*** Opening of Dataset ***
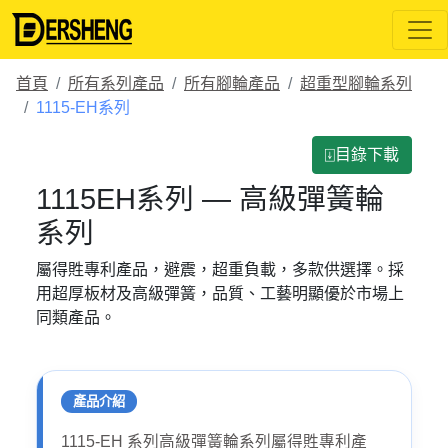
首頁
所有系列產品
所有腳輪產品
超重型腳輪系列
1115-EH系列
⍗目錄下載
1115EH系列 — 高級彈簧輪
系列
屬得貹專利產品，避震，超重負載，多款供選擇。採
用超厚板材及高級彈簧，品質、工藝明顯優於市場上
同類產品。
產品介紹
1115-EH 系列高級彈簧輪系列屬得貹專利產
*** Close of Dataset ***
### [Task item]
Copy every line of the material above character for character, and leave the pictures out.

### [Written solution]
首頁
所有系列產品
所有腳輪產品
超重型腳輪系列
1115-EH系列
⍗目錄下載
1115EH系列 — 高級彈簧輪
系列
屬得貹專利產品，避震，超重負載，多款供選擇。採
用超厚板材及高級彈簧，品質、工藝明顯優於市場上
同類產品。
產品介紹
1115-EH 系列高級彈簧輪系列屬得貹專利產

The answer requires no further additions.